Input data:
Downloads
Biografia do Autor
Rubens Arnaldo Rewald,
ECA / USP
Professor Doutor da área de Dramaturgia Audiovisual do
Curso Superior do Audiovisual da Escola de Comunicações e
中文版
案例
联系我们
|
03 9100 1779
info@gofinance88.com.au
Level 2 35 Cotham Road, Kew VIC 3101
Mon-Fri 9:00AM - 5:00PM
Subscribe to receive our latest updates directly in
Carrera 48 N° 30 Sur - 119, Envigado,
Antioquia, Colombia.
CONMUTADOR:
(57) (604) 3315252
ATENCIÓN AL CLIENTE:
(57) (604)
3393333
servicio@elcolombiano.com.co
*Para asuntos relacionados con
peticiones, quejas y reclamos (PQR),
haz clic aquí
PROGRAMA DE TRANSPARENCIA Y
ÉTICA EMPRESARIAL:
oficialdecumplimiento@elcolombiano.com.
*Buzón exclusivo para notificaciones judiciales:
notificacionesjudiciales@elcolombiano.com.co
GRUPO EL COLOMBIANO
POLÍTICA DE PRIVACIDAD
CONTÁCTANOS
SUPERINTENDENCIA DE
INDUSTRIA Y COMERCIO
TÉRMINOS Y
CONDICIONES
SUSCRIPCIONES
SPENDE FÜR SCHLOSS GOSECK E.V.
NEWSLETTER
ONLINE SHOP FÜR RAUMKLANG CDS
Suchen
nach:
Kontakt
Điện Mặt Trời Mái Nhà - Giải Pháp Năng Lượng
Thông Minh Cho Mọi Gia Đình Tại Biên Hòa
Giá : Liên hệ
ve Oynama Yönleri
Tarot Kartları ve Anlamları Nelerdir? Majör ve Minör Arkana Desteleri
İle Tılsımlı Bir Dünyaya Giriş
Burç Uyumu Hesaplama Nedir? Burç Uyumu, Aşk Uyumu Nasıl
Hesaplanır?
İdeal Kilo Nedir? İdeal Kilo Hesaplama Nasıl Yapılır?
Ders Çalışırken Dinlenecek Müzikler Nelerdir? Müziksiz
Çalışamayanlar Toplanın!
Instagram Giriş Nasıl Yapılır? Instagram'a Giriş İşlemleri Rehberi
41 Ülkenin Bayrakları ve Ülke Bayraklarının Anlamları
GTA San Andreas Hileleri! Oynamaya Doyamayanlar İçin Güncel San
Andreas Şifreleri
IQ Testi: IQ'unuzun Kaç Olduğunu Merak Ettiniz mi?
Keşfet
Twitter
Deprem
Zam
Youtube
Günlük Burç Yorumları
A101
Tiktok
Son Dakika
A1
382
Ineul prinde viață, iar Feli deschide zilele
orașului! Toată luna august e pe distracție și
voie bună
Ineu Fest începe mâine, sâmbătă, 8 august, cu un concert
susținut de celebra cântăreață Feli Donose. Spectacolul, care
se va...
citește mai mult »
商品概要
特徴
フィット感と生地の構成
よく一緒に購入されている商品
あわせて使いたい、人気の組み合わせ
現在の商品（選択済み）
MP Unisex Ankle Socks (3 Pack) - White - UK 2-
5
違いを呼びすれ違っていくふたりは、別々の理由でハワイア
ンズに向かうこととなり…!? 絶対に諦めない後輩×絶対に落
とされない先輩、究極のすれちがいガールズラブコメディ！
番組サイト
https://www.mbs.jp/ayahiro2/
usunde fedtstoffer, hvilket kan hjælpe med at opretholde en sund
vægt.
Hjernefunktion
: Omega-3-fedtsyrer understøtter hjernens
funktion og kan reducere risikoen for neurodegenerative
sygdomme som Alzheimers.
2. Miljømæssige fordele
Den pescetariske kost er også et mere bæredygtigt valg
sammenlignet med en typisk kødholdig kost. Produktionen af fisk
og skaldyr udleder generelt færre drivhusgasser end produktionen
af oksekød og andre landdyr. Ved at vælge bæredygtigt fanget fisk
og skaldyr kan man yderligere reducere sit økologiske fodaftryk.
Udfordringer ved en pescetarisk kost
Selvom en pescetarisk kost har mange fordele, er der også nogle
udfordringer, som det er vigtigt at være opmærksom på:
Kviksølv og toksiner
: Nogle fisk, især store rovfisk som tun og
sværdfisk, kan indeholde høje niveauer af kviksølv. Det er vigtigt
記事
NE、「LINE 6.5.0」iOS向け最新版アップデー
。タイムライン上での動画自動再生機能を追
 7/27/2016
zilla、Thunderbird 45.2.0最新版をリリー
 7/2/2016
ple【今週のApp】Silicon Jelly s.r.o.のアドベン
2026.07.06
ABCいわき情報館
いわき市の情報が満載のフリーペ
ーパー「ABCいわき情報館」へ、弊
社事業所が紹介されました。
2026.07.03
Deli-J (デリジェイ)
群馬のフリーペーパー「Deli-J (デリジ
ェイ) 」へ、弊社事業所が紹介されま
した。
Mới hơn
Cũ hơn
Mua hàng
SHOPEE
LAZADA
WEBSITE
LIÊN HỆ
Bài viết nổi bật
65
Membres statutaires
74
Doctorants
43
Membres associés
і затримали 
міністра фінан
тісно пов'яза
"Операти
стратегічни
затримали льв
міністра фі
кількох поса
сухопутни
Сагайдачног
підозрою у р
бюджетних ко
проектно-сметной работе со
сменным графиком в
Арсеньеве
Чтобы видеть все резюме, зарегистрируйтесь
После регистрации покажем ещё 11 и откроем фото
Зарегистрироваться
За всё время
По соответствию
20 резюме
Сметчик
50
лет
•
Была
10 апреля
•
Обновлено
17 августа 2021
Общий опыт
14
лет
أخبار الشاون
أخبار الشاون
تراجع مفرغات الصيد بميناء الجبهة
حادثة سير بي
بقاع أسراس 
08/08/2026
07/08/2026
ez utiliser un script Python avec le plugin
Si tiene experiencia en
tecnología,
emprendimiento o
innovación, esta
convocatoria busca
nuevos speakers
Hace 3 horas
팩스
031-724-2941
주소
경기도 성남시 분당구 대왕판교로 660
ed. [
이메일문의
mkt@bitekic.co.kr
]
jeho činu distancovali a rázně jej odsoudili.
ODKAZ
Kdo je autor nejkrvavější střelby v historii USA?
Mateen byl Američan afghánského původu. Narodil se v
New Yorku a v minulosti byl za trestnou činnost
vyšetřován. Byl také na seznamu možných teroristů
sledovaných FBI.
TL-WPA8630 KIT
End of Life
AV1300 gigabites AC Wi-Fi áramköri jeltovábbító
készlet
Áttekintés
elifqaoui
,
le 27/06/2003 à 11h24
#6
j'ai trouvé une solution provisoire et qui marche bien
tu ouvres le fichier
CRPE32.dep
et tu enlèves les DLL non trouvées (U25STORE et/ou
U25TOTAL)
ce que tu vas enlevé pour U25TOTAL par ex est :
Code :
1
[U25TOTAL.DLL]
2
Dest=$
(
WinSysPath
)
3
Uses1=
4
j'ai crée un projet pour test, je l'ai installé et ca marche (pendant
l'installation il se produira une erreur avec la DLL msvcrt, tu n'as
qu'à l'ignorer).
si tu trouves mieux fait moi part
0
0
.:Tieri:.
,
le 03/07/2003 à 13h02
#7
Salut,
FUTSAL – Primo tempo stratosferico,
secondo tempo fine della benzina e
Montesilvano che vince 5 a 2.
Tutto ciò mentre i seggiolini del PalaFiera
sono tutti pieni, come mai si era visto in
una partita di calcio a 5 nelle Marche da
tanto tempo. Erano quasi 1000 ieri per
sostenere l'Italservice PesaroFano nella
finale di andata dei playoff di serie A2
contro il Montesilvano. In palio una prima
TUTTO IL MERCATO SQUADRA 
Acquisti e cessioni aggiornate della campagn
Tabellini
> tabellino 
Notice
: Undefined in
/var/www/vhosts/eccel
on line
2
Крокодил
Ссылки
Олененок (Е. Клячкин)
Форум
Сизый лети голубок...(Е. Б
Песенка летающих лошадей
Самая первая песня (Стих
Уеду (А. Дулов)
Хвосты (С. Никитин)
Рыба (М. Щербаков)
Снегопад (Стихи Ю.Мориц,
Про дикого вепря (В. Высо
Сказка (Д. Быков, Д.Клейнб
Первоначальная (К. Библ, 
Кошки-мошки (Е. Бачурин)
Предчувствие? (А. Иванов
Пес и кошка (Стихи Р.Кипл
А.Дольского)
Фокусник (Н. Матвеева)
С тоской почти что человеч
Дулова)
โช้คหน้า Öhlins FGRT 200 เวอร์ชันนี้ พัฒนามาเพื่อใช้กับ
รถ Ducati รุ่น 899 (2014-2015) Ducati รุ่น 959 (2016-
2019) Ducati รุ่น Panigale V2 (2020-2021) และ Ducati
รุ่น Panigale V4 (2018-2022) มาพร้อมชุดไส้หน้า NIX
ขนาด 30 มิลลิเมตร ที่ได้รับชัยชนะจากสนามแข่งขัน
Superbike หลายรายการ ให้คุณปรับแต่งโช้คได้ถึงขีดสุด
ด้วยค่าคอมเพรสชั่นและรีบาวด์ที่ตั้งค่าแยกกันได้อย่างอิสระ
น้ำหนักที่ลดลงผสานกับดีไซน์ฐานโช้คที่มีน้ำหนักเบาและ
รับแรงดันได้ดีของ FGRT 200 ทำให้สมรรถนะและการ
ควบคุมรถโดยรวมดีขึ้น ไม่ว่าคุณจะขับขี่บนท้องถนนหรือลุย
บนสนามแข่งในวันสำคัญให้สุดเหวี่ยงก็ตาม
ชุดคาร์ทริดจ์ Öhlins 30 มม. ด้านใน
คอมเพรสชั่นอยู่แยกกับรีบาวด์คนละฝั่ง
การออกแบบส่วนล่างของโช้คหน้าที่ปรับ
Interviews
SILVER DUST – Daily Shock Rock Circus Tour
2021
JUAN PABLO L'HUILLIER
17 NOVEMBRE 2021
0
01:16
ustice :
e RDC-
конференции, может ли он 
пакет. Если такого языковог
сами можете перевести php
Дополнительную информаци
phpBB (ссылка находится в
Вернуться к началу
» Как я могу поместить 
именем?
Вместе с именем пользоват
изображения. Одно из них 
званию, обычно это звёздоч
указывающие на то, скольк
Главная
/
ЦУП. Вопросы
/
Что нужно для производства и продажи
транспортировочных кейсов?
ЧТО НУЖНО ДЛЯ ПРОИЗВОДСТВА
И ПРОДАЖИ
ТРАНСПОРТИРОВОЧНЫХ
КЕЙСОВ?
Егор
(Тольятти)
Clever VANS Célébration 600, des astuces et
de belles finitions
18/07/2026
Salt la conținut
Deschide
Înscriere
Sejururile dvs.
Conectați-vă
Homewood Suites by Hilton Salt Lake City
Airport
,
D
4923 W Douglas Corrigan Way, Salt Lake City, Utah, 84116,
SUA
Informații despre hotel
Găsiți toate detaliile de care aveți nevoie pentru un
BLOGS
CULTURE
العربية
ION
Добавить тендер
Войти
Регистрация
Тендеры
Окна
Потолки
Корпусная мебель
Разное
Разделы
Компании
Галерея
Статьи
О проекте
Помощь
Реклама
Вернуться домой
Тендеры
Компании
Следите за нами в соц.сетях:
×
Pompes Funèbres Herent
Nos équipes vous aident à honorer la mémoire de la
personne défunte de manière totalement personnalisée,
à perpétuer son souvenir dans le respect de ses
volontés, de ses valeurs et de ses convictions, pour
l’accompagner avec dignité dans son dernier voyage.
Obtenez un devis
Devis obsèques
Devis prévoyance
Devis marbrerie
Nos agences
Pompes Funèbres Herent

The task:
Reproduce the lines of the items above verbatim, starting with the first line and going on through the line with "asuntos relacionados con".

Solution to this problem:
Downloads
Biografia do Autor
Rubens Arnaldo Rewald,
ECA / USP
Professor Doutor da área de Dramaturgia Audiovisual do
Curso Superior do Audiovisual da Escola de Comunicações e
中文版
案例
联系我们
|
03 9100 1779
info@gofinance88.com.au
Level 2 35 Cotham Road, Kew VIC 3101
Mon-Fri 9:00AM - 5:00PM
Subscribe to receive our latest updates directly in
Carrera 48 N° 30 Sur - 119, Envigado,
Antioquia, Colombia.
CONMUTADOR:
(57) (604) 3315252
ATENCIÓN AL CLIENTE:
(57) (604)
3393333
servicio@elcolombiano.com.co
*Para asuntos relacionados con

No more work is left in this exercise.